◆ Work instructions
In the data below, copy out word for word everything from the line containing "3: (249, 332)" down to the line containing "37: (108, 285)", including both of those lines.

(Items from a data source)
━━━━━━
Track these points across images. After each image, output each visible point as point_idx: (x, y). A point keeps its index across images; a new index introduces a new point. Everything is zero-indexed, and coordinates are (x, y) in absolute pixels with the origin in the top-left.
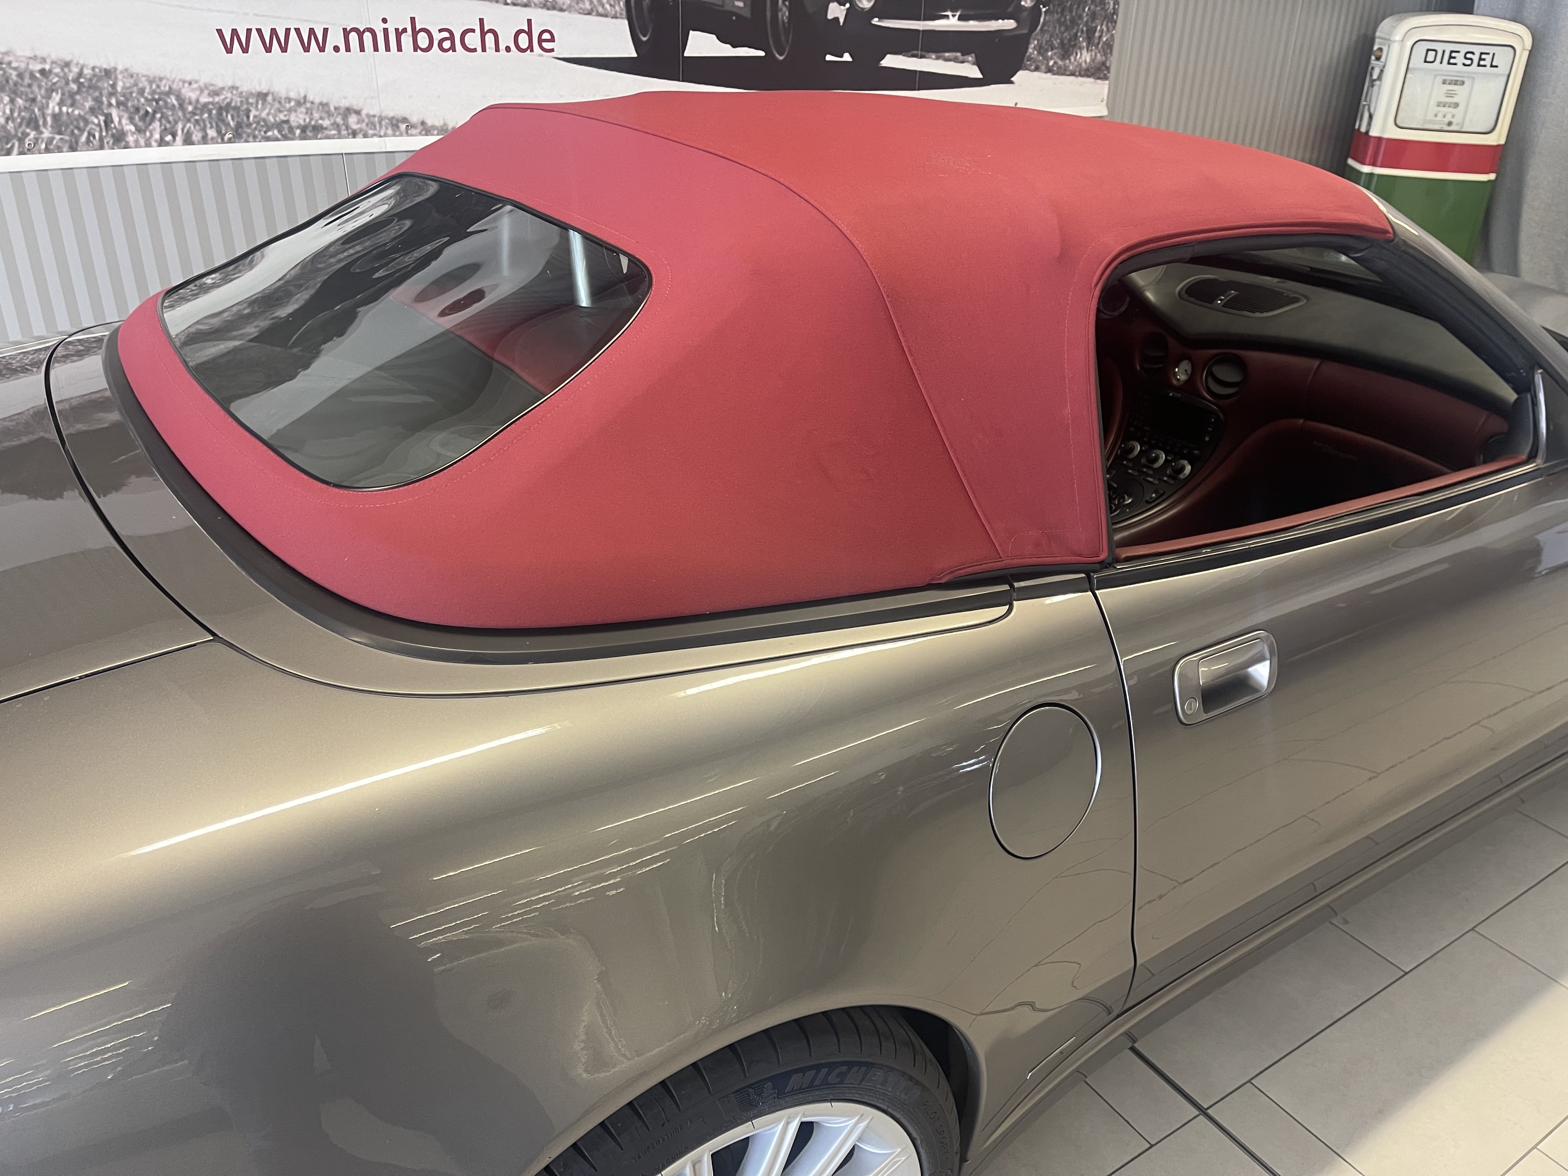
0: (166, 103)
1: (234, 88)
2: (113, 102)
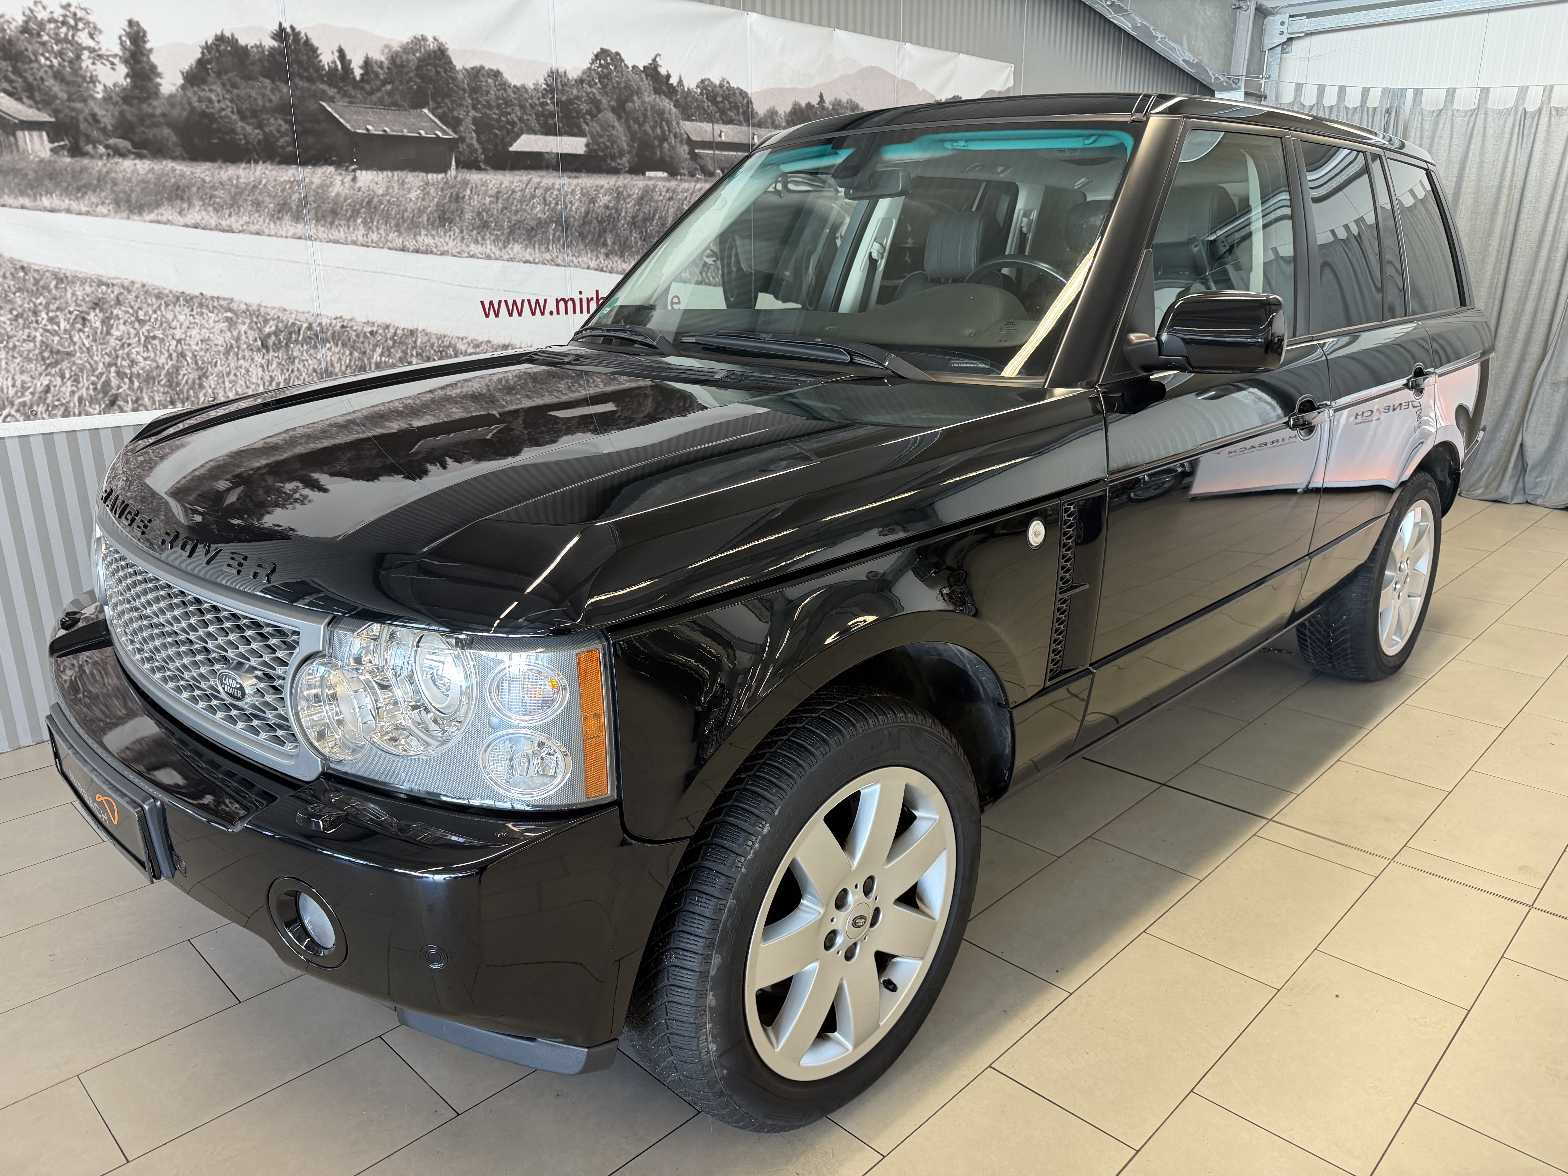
0: (446, 353)
1: (489, 342)
2: (414, 353)
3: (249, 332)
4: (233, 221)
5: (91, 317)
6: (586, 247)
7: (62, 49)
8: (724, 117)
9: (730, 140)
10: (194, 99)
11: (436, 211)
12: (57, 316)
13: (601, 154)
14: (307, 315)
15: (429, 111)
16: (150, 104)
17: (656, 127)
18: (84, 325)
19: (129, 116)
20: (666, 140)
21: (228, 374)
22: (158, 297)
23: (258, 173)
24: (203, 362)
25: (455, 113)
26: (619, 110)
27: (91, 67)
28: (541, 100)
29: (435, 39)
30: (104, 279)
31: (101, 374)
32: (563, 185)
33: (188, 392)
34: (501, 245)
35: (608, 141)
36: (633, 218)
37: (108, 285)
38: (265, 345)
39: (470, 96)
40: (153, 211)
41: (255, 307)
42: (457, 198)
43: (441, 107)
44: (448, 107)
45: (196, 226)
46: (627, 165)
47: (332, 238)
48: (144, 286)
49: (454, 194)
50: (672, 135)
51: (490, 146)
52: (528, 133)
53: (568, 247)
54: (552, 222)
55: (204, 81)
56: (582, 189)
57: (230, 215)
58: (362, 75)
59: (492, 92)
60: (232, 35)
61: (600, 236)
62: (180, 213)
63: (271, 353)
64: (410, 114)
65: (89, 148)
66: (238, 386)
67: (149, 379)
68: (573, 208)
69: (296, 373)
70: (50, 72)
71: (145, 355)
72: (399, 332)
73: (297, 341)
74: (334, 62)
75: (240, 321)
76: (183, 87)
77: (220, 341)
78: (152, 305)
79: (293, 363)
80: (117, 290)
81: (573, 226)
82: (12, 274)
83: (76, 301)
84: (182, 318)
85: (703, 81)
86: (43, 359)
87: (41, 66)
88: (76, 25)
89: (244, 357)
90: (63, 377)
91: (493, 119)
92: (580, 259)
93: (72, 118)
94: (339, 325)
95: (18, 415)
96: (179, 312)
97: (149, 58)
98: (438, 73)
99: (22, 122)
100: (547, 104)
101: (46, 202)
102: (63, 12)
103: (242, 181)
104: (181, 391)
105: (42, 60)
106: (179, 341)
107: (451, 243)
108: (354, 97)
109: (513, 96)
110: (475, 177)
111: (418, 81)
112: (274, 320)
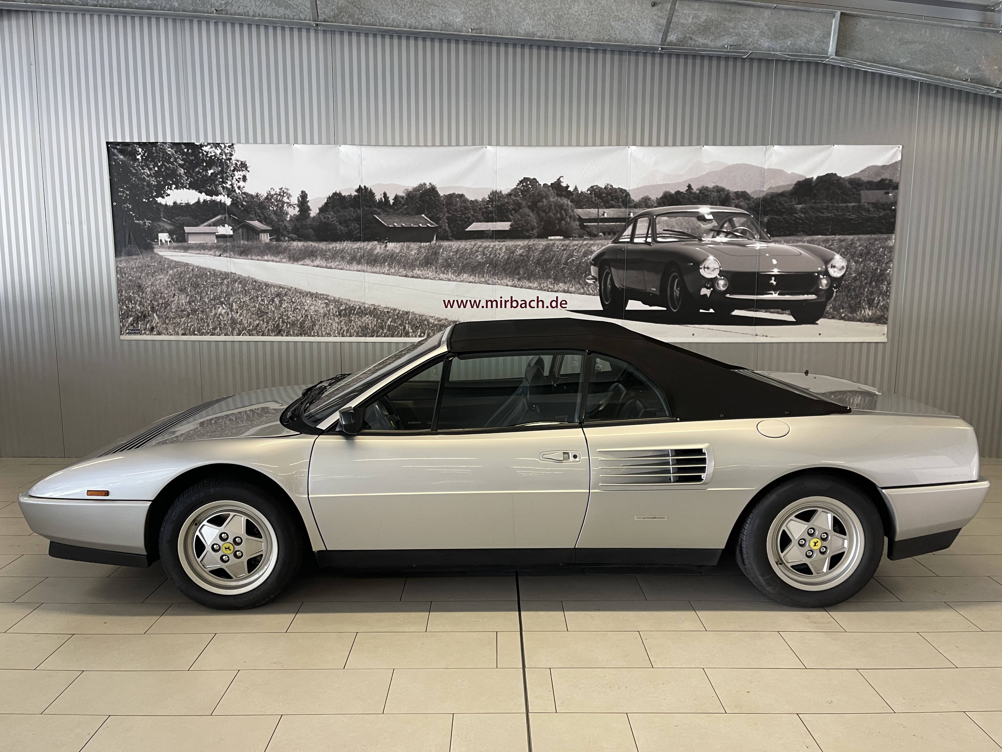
0: (423, 323)
1: (446, 319)
2: (407, 322)
3: (334, 309)
4: (333, 265)
5: (276, 300)
6: (506, 274)
7: (278, 204)
8: (607, 205)
9: (611, 216)
10: (322, 218)
11: (424, 259)
12: (264, 299)
13: (520, 229)
14: (359, 303)
15: (425, 215)
16: (306, 221)
17: (557, 214)
18: (273, 303)
19: (297, 226)
20: (564, 220)
21: (324, 325)
22: (300, 293)
23: (344, 245)
24: (315, 320)
25: (438, 215)
26: (533, 207)
27: (287, 209)
28: (486, 206)
29: (430, 184)
30: (282, 286)
31: (277, 321)
32: (495, 245)
33: (307, 331)
34: (456, 274)
35: (525, 222)
36: (538, 260)
37: (283, 288)
38: (340, 314)
39: (446, 207)
40: (302, 261)
41: (337, 299)
42: (436, 253)
43: (431, 213)
44: (435, 213)
45: (317, 266)
46: (536, 234)
47: (373, 270)
48: (295, 289)
49: (434, 252)
50: (568, 217)
51: (455, 229)
52: (477, 222)
53: (496, 275)
54: (487, 263)
55: (327, 211)
56: (506, 247)
57: (331, 262)
58: (393, 203)
59: (458, 204)
60: (340, 192)
61: (516, 269)
62: (312, 261)
63: (342, 318)
64: (415, 218)
65: (283, 238)
66: (327, 330)
67: (293, 324)
68: (500, 256)
69: (352, 327)
70: (273, 212)
71: (293, 315)
72: (401, 312)
73: (353, 314)
74: (381, 198)
75: (331, 304)
76: (319, 214)
77: (322, 311)
78: (297, 296)
79: (351, 323)
80: (286, 290)
81: (500, 265)
82: (252, 283)
83: (271, 294)
84: (308, 302)
85: (592, 187)
86: (258, 314)
87: (270, 210)
88: (284, 195)
89: (331, 319)
90: (263, 321)
91: (458, 217)
92: (502, 281)
93: (278, 228)
94: (373, 308)
95: (247, 334)
96: (308, 300)
97: (307, 204)
98: (431, 198)
99: (262, 230)
100: (489, 207)
101: (266, 258)
102: (279, 191)
103: (337, 248)
104: (305, 330)
105: (271, 208)
106: (306, 311)
107: (430, 274)
108: (389, 212)
109: (470, 205)
110: (446, 244)
111: (421, 203)
112: (344, 304)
━━━━━━
◆ Answer to this problem
3: (249, 332)
4: (233, 221)
5: (91, 317)
6: (586, 247)
7: (62, 49)
8: (724, 117)
9: (730, 140)
10: (194, 99)
11: (436, 211)
12: (57, 316)
13: (601, 154)
14: (307, 315)
15: (429, 111)
16: (150, 104)
17: (656, 127)
18: (84, 325)
19: (129, 116)
20: (666, 140)
21: (228, 374)
22: (158, 297)
23: (258, 173)
24: (203, 362)
25: (455, 113)
26: (619, 110)
27: (91, 67)
28: (541, 100)
29: (435, 39)
30: (104, 279)
31: (101, 374)
32: (563, 185)
33: (188, 392)
34: (501, 245)
35: (608, 141)
36: (633, 218)
37: (108, 285)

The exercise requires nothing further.